2015 yılı Nobel ödülünü kazanan Prof.Aziz Sancar’ın çalışmalarıyla gündeme gelen,kanser hastalığının oluşumunda rolü olan DNA nın tamiri ile ilgili çalışmalar son günlerde daha çok konuşulur oldu. Bu günkü bilgilerimize göre sebze ve meyvelerde kanser nedeni olan; DNA kopmaları ve kırılmalarını önleyici maddeler olduğu ve bunların vücudu kanser hastalığından koruduğu bilinmektedir. Bu bakımdan günümüzde taze sebze ve meyvelerin kanserden koruduğu hakkındaki çeşitli haberler medyada daha çok yer almaktadır.

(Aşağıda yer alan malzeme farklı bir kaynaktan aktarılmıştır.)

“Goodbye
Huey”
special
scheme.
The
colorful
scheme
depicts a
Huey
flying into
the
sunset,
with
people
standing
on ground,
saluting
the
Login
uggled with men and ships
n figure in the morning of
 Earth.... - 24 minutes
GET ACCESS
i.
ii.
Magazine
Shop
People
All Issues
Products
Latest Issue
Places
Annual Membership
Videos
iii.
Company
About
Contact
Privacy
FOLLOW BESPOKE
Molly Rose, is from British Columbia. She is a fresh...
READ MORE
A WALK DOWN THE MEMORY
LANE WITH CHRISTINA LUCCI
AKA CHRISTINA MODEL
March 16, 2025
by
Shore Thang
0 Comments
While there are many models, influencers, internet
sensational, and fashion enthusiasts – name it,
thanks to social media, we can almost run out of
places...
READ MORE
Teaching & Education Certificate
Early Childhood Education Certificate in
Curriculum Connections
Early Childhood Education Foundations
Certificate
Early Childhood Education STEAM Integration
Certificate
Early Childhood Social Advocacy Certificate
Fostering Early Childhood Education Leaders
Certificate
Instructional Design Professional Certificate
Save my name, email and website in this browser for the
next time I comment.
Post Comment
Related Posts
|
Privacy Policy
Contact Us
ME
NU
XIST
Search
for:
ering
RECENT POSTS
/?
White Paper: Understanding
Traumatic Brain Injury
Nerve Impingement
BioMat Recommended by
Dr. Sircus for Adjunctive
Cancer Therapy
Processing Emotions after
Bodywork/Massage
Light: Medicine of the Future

Özellikle sebze ve meyvelerdeki lif’in DNA tamirinde rol oynadığı bilimsel çalışmalarda tespit edilmiştir.Kalın barsakta kolesterol ve safra asidlerinin kanseri başlatabileceğine dair bilgiler ortaya çıkmıştır.

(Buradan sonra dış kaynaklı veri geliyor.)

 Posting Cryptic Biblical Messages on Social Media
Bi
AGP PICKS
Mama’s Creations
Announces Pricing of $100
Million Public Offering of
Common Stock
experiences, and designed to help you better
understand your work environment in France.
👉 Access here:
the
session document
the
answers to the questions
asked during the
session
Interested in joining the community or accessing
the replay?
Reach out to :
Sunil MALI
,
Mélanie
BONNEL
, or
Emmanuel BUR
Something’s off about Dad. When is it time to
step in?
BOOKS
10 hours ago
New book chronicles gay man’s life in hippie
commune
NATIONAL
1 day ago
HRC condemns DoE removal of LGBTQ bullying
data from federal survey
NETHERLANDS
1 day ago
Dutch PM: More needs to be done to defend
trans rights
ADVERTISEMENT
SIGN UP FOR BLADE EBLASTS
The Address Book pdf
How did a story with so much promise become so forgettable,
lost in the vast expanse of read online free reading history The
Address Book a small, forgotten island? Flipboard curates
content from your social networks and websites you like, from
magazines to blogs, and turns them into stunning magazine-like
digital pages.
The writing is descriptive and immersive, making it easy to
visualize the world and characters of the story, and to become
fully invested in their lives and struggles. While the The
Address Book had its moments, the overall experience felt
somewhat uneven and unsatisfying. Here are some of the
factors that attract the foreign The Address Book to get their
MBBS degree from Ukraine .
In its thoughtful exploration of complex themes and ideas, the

Fazla tuzlu ve füme besinlerin, gıdalardaki küfün( mikotoksinin),kırmızı etin,konserve besinlerin,hayvani yağların,besinlerdeki katkı maddelerinin,liften fakir beslenmenin çeşitli evrelerinde kanser oluşumunda rol alabileceği şeklinde bilimsel tespitlere ulaşılmıştır.
Tuzlu balık,alkol,obesite,bazı mikotoksinlerin(küfler) , kanserin artmasında kanıt düzeyi yüksek düzeyde artmış riski işaret etmektedir.
Çeşitli çalışmalarda ,nişastanın mide kanseri için tetikleyici olabileceği düşünülmektedir.
Yağ ve kolesterolün meme kanserinde riski artırdığı anlaşılmıştır.
FOLAT verilmesinin kalın barsak tümöründe koruyucu etkisi olduğu düşünülmektedir. Sarımsağın mide kanserinde önleyici etkisi olduğu tespit edilmiştir. Bazı yiyeceklerde bulunan flavonların ( kahvede ,turunçgillerde var ) meme kanserinde koruyucu etkisi vardır.
Lahana,ıspanak gibi besinler detoks sistemlerinin uyarılmasını sağlar.
Bazı bilimsel çalışmalarda sebze ve meyve tüketiminin ağız , akciğer ve mide kanserinde önleyici olduğuna dair inandırıcı deliller elde edilmiştir.
Alkolun DNA metilasyonunu önlediği,yetersiz B vitamini alındığında yine DNA metilasyonu nu etkilendiği için kanser riski artar.
Domateste bulunan likopenler antioksidan olarak görev yapar ve kanserden koruyucu etki gösterir.Yeşil ve siyah çayda bulunan flavonoidlerin de koruyucu olduğunu bildiren kanıtlar ortaya konulmuştur.
Çilek, böğürtlen,dut,üzüm gibi üzümsü meyvelerin antisiyanoidler içerdiği, nar da ellagic asid, galiotannin, kara üzümde ,yer fıstığında resveratrol bulunduğu, soğan , sarımsak ,pırasada kükürtlü bileşikler dially sülfit, selenyum bulunduğu ve bunların da kanserden korunmada rolleri olduğu anlaşılmıştır.
Dünya Sağlık Örgütünün Teknik Raporunda, sağlıksız vücut ağırlığı ve hareketsiz yaşamın kanser nedeni olacağı ve taze sebze ve meyve ile beslenmenin de kanseri önleyeceği rapor edilmiştir.Bilinçli beslenerek kanserden korunmak mümkündür.
Meyvenin ve sebzenin bu kadar bol olduğu ülkemizde bu sağlık hazinesinden faydalanmalıyız.DASH (Dietary Aprooach to stop hypertention) yüksek tansiyonu önleme diyeti diğer adıyla Akdeniz diyetinin aslı da sebeze ve meyve ağırlıklı beslenmedir.
Taze sebze meyve ile hem taze vitamin mineral almış olunacak hem de bir çok hastalıktan korunmak mümkündür.
Bunu bir yaşam biçimi haleine getirmek sağlıklı olmak için şarttır.